··· Document section

I sent out a new circuit board design to a PCB fab house last week, but was put on hold multiple times for the reason of “insufficient copper to copper spacing”.  I have been using the same PCB fab for quite a long time, and I’m quire sure that the design was correct, at least my EDA software (Altium Design) didn’t report any error when running the DRC (design rule check). In order to triple check that my design meets the fab’s mini trace/space capability (6mil), I even increased the minimum clearance rule from 6mil to 6.1mil, which, of course, was a nightmare as I had to go through all the wiring again. It drove me nuts when I was put on hold again for the same reason, which really confused me.

The CAM engineer told me there were more than 50 instances of copper to copper spacing less than their requirement (6mil), most of which read something like 5.5 mil or 5.7mil.  The single decimal place of those numbers seems very suspicious — was the gerber file accurate enough? After going over all the parameters regarding fabrication file export, I finally figured out why:

After your PCB design is finished, you choose “File” -> “Fabrication Outputs” -> “Gerber files” to launch the CAM conversion setup. The first tab of the diagram contains the accuracy setup “Format”. As is explained, “2:3″ gives 1mil resolution,”2:4” is 0.1mil and “2:5” is 0.01mil. Apparently, if you choose “2:3” for gerber export, the decimal part of all your coordinates will be trimmed to 1mil resolution. This also means all your design is virtually moved a little bit because of the trimming, and you have no idea how the trimming is calculated, whether intelligently or not.  For sure this is going to break your restraint regarding trace spacing.


However, “Gerber Setup” is not actually generating your gerber files. Instead, it converts your design to CAMtastic (.cam) file. You can think of CAMtastic as some sort of filming process, in which all your trace/silkscreeen/drill holes are retained with netlist/relationship being removed. Now you need to output layers in your CAM file respectively, which usually contains the final format the fab house takes. Then, here comes another dialog, and this is exactly where I got screwed:

In your CAMtastic window, go to “Export” -> “Gerber”, the following windows pops up:


Pay attention to the “Format” again, this is very last setup that is really going to affect your output resolution. The one I mentioned before was the resolution for CAM, and this one is for the gerber file. Make sure you choose as high resolution as you want since the default seems to be “2:3”, which caused my design failing the PCB house’s sanity test.

······

Decide whether each statement agrees with the post on Gerber export resolution. Answer yes or no and quote the words of the post that settle it. (a) The fab house can handle a minimum trace/space of 6 mil. (b) The "Gerber Setup" step is what actually generates the gerber files. (c) The CAM engineer reported fewer than 50 spacing violations.

··· Material

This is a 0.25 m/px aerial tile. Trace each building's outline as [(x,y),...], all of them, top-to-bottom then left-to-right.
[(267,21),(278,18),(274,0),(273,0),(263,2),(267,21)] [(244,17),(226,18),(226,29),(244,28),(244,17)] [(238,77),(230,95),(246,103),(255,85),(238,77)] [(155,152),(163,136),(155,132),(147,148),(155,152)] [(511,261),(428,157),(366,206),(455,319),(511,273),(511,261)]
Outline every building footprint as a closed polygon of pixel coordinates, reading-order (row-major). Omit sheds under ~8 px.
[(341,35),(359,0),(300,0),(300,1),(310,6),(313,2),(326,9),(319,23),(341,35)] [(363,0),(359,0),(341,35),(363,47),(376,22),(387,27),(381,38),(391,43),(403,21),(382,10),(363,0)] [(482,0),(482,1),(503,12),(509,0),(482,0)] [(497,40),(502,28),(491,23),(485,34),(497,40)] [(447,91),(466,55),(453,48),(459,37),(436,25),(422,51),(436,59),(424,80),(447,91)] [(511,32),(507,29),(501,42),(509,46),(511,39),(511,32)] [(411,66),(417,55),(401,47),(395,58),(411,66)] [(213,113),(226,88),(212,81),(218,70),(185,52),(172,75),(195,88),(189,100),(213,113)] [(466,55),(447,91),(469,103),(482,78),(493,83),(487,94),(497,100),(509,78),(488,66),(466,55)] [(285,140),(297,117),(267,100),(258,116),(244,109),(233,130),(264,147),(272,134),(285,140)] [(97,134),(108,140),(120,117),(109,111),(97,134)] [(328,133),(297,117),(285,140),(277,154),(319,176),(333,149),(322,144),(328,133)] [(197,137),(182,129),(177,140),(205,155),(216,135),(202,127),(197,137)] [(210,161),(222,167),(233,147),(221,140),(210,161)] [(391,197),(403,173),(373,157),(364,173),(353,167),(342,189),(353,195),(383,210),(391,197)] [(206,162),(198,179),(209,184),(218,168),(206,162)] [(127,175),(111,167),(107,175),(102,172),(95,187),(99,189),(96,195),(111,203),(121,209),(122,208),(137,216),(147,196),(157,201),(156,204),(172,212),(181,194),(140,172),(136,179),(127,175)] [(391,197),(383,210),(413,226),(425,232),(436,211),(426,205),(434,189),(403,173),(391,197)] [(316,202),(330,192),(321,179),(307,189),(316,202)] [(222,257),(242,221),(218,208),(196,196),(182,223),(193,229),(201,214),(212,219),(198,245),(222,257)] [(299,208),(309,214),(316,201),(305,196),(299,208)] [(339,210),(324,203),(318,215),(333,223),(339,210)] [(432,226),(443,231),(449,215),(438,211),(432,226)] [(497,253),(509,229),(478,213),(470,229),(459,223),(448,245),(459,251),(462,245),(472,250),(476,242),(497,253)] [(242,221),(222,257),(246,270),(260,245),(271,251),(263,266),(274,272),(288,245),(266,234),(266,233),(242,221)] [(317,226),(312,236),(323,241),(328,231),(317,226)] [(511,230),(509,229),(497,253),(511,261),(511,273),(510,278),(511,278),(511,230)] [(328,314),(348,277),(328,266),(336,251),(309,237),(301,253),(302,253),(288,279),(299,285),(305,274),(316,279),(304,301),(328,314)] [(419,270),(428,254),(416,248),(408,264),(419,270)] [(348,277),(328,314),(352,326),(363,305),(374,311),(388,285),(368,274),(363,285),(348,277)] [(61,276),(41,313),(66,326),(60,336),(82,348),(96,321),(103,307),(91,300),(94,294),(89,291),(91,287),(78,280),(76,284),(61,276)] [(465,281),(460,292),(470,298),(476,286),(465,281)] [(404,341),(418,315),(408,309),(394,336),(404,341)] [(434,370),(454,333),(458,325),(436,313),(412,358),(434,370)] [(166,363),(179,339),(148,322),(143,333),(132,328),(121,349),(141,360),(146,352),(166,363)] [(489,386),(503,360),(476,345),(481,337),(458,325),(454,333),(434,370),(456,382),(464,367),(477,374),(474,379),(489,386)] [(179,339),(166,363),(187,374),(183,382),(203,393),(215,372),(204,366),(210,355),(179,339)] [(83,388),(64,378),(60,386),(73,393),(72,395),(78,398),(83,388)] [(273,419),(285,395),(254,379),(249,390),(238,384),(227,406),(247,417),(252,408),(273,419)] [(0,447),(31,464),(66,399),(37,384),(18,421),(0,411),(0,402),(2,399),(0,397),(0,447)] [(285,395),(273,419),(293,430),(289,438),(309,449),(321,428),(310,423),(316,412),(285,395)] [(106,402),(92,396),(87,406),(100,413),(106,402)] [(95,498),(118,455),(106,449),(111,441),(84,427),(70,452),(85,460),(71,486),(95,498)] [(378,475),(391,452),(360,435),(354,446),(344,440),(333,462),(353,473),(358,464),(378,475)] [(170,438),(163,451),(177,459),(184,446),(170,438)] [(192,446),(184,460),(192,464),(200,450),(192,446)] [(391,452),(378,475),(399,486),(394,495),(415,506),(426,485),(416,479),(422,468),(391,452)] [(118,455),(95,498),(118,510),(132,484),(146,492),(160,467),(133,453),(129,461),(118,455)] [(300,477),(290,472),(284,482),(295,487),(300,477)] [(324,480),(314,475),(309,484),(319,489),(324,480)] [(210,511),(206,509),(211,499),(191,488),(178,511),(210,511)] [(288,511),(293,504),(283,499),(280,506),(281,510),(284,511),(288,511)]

······

■ Solution to this problem
(a) Yes: "my design meets the fab’s mini trace/space capability (6mil)"
(b) No: "“Gerber Setup” is not actually generating your gerber files"
(c) No: "there were more than 50 instances of copper to copper spacing less than their requirement (6mil)"